Filter With Duplicated Keywords simply filters the images with duplicated keywords. Its implementation checks both the list of flat keywords stored inside XMP (dc:subject) and the keyword list inside IPTC, but my testing shows that the list of IPTC keywords is not currently (build 2066) correctly retrieved by PSU. (The returned list always consists of only one keyword - see ticket #2837 in Mantis). Duplicated keywords inside XMP seem to be correctly identified.
Remove Duplicated Keywords removes all redundant (duplicated) flat keywords from XMP (dc:subject), for a selection of images (possibly filtered by the first script). Please note that:
- the list of hierarchical keywords and of ICS tags is not checked or touched in any way, since redundancy within the flat keyword list does not typically involve redundancy at the hierarchical level. (That is, keywords and labels with identical names can be usually distinguished by their hierarchical info.)
- the list of IPTC keywords is not currently checked or touched - but I am open to adding this once bug #2387 gets fixed. (Such an enhancement would be especially useful if the implemented solution for the issue of repeatedly added IPTC keywords (described here) does not somehow fix the metadata of images already affected by this bug.)
- this script implements (on demand) the optimization requested in ticket #2252, but the list of assigned labels is not checked or touched. Consequently, Hert's comments regarding #2252 still apply:
In particular, please note that if you run the script but maintain the assignment of labels with identical names, then you may still end up with duplicated keywords when the metadata of the affected image(s) is going to be saved (or write-synced) again.
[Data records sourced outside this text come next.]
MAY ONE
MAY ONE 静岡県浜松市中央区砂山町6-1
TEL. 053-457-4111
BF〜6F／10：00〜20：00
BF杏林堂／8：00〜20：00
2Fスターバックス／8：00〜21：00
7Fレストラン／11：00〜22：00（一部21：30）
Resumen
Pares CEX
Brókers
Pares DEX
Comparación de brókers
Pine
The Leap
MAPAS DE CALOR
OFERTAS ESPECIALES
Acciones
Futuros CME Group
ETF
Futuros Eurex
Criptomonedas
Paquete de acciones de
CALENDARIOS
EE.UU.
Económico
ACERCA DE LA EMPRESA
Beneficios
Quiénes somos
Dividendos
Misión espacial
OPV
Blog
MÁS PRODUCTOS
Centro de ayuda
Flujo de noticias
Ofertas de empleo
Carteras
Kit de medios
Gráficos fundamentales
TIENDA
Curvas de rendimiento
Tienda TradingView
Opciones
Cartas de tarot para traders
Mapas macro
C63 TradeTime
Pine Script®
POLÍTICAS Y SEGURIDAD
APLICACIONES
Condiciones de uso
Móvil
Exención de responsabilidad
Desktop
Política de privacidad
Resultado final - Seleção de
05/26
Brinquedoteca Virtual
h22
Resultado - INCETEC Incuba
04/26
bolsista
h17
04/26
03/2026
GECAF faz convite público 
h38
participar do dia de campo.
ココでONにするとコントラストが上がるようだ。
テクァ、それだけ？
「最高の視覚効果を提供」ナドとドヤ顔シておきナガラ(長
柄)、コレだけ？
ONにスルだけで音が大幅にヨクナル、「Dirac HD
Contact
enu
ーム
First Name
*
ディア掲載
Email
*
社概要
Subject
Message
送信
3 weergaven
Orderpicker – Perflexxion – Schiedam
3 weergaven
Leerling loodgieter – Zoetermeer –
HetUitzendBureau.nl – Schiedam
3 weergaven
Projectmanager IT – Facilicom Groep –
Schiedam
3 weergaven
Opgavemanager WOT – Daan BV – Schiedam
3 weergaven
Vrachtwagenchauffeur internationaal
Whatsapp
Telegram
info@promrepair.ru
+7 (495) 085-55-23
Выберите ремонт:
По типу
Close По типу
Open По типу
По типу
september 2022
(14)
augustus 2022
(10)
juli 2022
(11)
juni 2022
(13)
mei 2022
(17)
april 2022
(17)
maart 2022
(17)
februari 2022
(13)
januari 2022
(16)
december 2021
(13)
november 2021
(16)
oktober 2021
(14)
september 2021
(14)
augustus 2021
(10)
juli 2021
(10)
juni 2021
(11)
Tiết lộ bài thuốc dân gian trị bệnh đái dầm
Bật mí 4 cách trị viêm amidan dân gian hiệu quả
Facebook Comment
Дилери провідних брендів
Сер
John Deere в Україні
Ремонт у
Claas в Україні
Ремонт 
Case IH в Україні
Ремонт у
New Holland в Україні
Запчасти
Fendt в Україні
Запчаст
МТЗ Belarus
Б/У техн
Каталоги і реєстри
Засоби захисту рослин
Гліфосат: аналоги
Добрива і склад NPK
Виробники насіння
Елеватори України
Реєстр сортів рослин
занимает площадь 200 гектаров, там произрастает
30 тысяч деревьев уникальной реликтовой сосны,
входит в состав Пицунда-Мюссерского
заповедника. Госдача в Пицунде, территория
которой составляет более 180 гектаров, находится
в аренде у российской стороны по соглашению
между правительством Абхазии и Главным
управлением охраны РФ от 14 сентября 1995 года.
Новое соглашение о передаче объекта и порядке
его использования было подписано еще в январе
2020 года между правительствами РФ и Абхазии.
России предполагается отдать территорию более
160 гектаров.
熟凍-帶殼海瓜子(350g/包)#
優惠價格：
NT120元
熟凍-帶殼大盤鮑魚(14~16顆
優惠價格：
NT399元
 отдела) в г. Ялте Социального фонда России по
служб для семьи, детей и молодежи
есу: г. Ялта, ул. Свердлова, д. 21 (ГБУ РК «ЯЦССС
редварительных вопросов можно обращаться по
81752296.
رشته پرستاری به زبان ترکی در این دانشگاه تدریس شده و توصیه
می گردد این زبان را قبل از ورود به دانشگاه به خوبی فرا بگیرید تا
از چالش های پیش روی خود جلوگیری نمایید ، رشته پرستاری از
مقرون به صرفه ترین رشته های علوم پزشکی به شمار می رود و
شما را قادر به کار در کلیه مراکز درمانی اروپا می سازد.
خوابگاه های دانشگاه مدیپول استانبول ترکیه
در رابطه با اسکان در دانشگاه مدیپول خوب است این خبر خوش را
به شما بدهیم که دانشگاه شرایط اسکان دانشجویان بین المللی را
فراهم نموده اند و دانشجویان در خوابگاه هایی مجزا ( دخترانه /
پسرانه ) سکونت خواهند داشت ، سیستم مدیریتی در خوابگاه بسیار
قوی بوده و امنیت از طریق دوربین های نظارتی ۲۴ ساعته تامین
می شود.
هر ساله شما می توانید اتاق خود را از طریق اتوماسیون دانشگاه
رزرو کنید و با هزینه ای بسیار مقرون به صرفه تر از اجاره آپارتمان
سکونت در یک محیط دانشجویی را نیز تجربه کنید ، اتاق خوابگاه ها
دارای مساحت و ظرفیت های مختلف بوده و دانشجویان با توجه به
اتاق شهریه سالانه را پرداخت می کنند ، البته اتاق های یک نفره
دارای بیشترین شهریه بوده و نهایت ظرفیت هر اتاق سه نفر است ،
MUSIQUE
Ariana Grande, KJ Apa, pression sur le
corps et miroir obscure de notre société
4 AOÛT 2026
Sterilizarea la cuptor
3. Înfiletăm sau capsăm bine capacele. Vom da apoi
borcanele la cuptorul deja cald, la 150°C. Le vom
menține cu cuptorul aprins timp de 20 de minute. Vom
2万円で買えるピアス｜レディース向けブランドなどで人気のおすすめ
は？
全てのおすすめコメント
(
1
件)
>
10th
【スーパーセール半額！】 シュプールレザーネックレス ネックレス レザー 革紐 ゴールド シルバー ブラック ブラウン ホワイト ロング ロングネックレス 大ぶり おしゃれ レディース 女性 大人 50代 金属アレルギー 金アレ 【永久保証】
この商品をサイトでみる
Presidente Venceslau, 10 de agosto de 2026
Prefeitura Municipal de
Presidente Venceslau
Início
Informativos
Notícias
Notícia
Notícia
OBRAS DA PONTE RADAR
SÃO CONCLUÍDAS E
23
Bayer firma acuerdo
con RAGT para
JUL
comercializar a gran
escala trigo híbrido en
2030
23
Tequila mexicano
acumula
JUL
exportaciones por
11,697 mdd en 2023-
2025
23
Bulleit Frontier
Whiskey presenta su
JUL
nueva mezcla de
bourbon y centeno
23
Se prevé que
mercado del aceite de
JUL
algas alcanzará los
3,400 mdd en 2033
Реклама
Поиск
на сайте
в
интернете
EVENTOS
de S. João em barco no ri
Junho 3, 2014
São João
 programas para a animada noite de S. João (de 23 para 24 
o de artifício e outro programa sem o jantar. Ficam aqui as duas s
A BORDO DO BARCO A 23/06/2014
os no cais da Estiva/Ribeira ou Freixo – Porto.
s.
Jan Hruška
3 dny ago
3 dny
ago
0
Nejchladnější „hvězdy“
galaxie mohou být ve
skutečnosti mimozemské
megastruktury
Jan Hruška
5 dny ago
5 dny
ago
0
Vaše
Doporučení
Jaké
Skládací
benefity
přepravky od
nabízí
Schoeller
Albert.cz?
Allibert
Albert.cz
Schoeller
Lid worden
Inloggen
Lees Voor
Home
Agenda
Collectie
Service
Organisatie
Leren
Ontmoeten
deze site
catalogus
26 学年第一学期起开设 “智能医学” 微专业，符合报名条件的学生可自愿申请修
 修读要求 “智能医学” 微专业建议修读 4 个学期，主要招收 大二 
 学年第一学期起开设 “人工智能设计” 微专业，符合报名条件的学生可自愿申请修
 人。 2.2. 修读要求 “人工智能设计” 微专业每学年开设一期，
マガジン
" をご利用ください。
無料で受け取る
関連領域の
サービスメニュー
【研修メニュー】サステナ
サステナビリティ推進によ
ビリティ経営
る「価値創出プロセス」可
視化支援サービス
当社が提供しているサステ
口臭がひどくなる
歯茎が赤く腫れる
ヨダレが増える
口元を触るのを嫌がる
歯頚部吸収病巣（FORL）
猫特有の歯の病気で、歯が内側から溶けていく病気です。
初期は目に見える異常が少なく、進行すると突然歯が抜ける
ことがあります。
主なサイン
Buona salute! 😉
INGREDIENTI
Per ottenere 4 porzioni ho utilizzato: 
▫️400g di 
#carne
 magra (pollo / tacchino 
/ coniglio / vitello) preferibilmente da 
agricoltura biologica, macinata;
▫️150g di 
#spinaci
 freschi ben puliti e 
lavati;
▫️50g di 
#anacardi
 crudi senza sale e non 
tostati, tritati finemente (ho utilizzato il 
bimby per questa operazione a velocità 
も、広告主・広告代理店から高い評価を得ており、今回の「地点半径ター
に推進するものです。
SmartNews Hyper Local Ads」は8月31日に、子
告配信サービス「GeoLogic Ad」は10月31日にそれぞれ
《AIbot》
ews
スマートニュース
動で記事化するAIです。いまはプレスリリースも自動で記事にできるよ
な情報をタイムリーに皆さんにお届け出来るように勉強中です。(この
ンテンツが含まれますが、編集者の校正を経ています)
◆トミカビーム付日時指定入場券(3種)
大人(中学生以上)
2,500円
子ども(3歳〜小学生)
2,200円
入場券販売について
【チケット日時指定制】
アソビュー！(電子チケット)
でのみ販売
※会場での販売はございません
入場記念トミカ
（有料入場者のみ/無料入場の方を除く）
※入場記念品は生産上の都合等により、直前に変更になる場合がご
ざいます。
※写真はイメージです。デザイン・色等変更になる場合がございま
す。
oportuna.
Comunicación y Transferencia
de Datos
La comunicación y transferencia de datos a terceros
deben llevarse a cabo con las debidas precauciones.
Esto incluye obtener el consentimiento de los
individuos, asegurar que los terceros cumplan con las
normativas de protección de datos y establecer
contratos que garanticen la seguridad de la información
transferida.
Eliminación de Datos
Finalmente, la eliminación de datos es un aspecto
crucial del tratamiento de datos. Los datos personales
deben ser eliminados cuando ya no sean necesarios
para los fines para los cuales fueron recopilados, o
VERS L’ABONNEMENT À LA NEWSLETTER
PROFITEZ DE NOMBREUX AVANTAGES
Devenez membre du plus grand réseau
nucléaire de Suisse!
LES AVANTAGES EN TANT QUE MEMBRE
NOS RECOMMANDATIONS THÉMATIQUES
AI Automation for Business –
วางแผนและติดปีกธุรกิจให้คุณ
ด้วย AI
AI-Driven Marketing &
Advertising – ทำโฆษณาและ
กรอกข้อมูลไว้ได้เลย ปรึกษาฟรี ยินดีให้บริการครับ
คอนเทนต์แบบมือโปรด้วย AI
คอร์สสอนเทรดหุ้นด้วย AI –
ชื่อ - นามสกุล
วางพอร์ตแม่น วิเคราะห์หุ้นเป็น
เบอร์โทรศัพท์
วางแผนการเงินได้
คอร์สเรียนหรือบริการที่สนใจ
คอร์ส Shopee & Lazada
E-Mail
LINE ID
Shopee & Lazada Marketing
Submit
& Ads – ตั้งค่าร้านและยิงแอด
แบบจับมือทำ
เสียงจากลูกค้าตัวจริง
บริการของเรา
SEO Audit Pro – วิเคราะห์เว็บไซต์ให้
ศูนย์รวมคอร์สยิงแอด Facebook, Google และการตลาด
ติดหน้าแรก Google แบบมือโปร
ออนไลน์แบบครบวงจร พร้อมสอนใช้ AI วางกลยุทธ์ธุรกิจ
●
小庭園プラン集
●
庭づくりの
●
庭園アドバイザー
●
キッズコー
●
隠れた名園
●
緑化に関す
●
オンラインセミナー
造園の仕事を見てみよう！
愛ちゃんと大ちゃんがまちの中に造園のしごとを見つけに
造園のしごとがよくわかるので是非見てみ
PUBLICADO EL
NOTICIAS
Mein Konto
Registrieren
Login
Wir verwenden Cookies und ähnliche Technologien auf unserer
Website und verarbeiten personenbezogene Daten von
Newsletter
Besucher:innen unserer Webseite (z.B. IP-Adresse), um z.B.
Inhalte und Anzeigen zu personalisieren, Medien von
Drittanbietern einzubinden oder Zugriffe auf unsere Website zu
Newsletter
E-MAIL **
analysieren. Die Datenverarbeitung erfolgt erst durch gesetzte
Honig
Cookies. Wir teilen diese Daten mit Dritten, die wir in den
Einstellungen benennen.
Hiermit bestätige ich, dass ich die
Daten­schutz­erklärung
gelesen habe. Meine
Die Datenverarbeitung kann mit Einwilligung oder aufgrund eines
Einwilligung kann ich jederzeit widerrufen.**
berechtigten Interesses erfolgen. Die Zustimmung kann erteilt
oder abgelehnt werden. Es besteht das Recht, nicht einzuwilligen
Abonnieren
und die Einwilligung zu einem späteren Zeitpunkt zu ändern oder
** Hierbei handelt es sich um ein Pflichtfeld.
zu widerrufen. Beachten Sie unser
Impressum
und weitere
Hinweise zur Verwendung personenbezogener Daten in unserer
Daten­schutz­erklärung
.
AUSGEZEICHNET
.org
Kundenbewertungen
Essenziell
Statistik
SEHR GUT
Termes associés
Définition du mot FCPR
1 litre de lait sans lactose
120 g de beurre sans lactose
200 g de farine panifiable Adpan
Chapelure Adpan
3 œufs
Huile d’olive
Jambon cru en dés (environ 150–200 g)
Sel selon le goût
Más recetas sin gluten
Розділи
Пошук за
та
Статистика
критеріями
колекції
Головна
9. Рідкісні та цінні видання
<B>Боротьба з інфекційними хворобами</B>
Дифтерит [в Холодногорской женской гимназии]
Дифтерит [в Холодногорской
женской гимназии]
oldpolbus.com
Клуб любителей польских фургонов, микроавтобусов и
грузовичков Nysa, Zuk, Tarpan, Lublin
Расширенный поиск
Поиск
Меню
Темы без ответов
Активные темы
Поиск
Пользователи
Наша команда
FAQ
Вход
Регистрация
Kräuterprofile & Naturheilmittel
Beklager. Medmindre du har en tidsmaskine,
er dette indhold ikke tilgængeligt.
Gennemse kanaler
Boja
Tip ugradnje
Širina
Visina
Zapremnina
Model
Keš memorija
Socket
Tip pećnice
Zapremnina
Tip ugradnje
If you are willing to eliminate the root cause of duplicated labels, then you might want to use the filter script to identify all affected images and then modify or revoke the duplicated labels as appropriate. (I could probably write another script to automatically tinker with duplicated labels - either by renaming some labels or by revoking some label assignments - but I'm fairly skeptical of a "one policy fits all" there.)"Eliminating duplicates is a sub optimisation. [...] Duplicate catalog label names typically indicate that something should change in the catalog structure."
I hope some of you will find one or both of the scripts helpful.